Todd Field’s Tár stars an insanely glorious Cate Blanchett – if she doesn’t win an Oscar I’ll eat my hat – as a world-famous orchestral conductor about to record Mahler’s Fifth Symphony. There is also Elgar’s Cello Concerto in this film, and a bit of Bach, but it’s not about music. To say it’s about music would be like saying Citizen Kane is about tobogganing. It’s about power: how you attain it, what you do with it. We enter the world of cancel culture and identity politics and address that old chestnut: can you separate art and artist? It’s basically everything you are certain will bore you to death, but it doesn’t here. It’s riveting. The film is 157 minutes long and doesn’t drag for a single second.

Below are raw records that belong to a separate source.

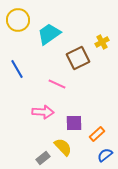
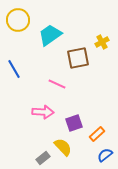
cyan trapezoid: moved 1 px right, 1 px down
brown square: rotated 15 degrees clockwise
blue line: moved 3 px left
purple square: rotated 18 degrees counterclockwise
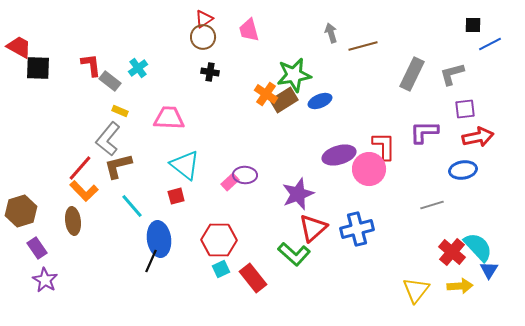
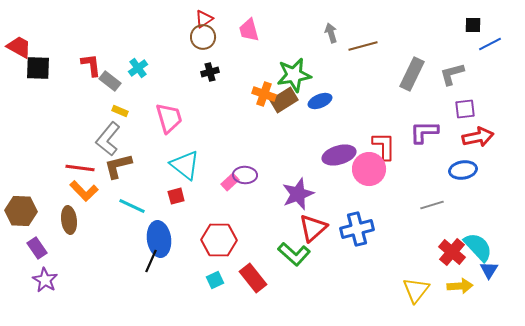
black cross at (210, 72): rotated 24 degrees counterclockwise
orange cross at (266, 94): moved 2 px left; rotated 15 degrees counterclockwise
pink trapezoid at (169, 118): rotated 72 degrees clockwise
red line at (80, 168): rotated 56 degrees clockwise
cyan line at (132, 206): rotated 24 degrees counterclockwise
brown hexagon at (21, 211): rotated 20 degrees clockwise
brown ellipse at (73, 221): moved 4 px left, 1 px up
cyan square at (221, 269): moved 6 px left, 11 px down
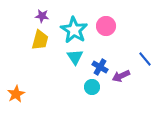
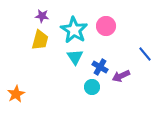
blue line: moved 5 px up
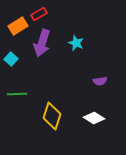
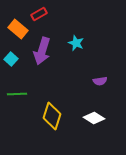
orange rectangle: moved 3 px down; rotated 72 degrees clockwise
purple arrow: moved 8 px down
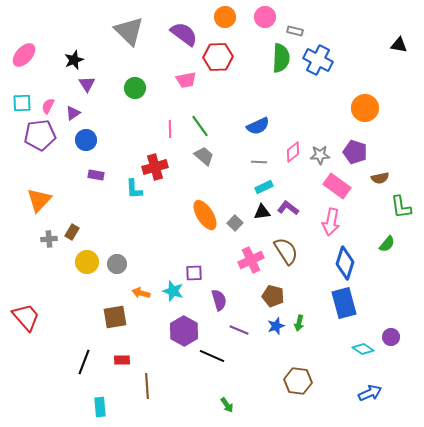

Field wrote this for Blanchett, who commands every frame, as befits a character fully in command of her life, at least at the outset. She is Lydia Tár, chief conductor of the Berlin Philharmonic, philanthropist, teacher, composer, winner of multiple awards, writer of a forthcoming coffee-table book, Tár on Tár.
The film opens with her being interviewed on stage by Adam Gopnik of the New Yorker (played by Adam Gopnik of the New Yorker). She has firm views about gender bias, telling him she has no wish to be called ‘maestra’ instead of ‘maestro’ because ‘we don’t call astronauts astronettes’ and as a woman in this industry ‘I have no complaints.’
The film is 157 minutes long and doesn’t drag for a single second
Her wardrobe is exquisite: bespoke suits and expensive linen or cashmere in tasteful neutral colours. She has a wife, Sharon (the masterful Nina Hoss, unless that should be mistressful?). Sharon is the orchestra’s concertmaster and the apartment they share with their young daughter in Berlin could be an art gallery.